### What this task involves:
The entries below are to be printed again word for word.

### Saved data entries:
___
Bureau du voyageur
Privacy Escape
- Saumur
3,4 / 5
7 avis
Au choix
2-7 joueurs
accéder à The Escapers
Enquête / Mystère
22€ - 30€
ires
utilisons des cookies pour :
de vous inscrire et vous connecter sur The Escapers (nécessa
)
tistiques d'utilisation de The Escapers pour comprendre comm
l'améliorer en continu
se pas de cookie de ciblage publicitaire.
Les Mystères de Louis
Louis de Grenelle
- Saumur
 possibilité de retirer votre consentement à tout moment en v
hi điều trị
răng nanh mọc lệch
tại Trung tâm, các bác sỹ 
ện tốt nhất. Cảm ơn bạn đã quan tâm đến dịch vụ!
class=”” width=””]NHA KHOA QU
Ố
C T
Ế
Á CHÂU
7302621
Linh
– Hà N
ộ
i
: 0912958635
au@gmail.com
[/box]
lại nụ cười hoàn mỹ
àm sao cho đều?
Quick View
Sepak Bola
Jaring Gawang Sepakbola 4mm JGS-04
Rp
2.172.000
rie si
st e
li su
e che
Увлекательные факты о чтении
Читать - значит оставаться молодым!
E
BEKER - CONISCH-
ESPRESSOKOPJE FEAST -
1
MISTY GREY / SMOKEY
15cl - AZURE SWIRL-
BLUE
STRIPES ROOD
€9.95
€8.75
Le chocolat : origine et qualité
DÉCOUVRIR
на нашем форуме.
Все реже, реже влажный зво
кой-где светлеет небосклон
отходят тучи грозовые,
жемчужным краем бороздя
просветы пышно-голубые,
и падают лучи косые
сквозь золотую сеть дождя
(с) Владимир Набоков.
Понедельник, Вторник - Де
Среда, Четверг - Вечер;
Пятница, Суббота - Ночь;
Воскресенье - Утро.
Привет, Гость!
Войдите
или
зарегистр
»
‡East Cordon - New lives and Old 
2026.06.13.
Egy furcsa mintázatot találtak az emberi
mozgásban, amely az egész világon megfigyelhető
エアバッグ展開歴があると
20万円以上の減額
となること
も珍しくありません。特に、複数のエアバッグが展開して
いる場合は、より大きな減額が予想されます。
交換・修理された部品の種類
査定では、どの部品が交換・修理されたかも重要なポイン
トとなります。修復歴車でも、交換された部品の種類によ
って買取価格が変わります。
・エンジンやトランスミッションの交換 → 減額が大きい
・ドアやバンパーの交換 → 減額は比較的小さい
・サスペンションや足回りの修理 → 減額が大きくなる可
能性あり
___
### Exercise output:
Bureau du voyageur
Privacy Escape
- Saumur
3,4 / 5
7 avis
Au choix
2-7 joueurs
accéder à The Escapers
Enquête / Mystère
22€ - 30€
ires
utilisons des cookies pour :
de vous inscrire et vous connecter sur The Escapers (nécessa
)
tistiques d'utilisation de The Escapers pour comprendre comm
l'améliorer en continu
se pas de cookie de ciblage publicitaire.
Les Mystères de Louis
Louis de Grenelle
- Saumur
 possibilité de retirer votre consentement à tout moment en v
hi điều trị
răng nanh mọc lệch
tại Trung tâm, các bác sỹ 
ện tốt nhất. Cảm ơn bạn đã quan tâm đến dịch vụ!
class=”” width=””]NHA KHOA QU
Ố
C T
Ế
Á CHÂU
7302621
Linh
– Hà N
ộ
i
: 0912958635
au@gmail.com
[/box]
lại nụ cười hoàn mỹ
àm sao cho đều?
Quick View
Sepak Bola
Jaring Gawang Sepakbola 4mm JGS-04
Rp
2.172.000
rie si
st e
li su
e che
Увлекательные факты о чтении
Читать - значит оставаться молодым!
E
BEKER - CONISCH-
ESPRESSOKOPJE FEAST -
1
MISTY GREY / SMOKEY
15cl - AZURE SWIRL-
BLUE
STRIPES ROOD
€9.95
€8.75
Le chocolat : origine et qualité
DÉCOUVRIR
на нашем форуме.
Все реже, реже влажный зво
кой-где светлеет небосклон
отходят тучи грозовые,
жемчужным краем бороздя
просветы пышно-голубые,
и падают лучи косые
сквозь золотую сеть дождя
(с) Владимир Набоков.
Понедельник, Вторник - Де
Среда, Четверг - Вечер;
Пятница, Суббота - Ночь;
Воскресенье - Утро.
Привет, Гость!
Войдите
или
зарегистр
»
‡East Cordon - New lives and Old 
2026.06.13.
Egy furcsa mintázatot találtak az emberi
mozgásban, amely az egész világon megfigyelhető
エアバッグ展開歴があると
20万円以上の減額
となること
も珍しくありません。特に、複数のエアバッグが展開して
いる場合は、より大きな減額が予想されます。
交換・修理された部品の種類
査定では、どの部品が交換・修理されたかも重要なポイン
トとなります。修復歴車でも、交換された部品の種類によ
って買取価格が変わります。
・エンジンやトランスミッションの交換 → 減額が大きい
・ドアやバンパーの交換 → 減額は比較的小さい
・サスペンションや足回りの修理 → 減額が大きくなる可
能性あり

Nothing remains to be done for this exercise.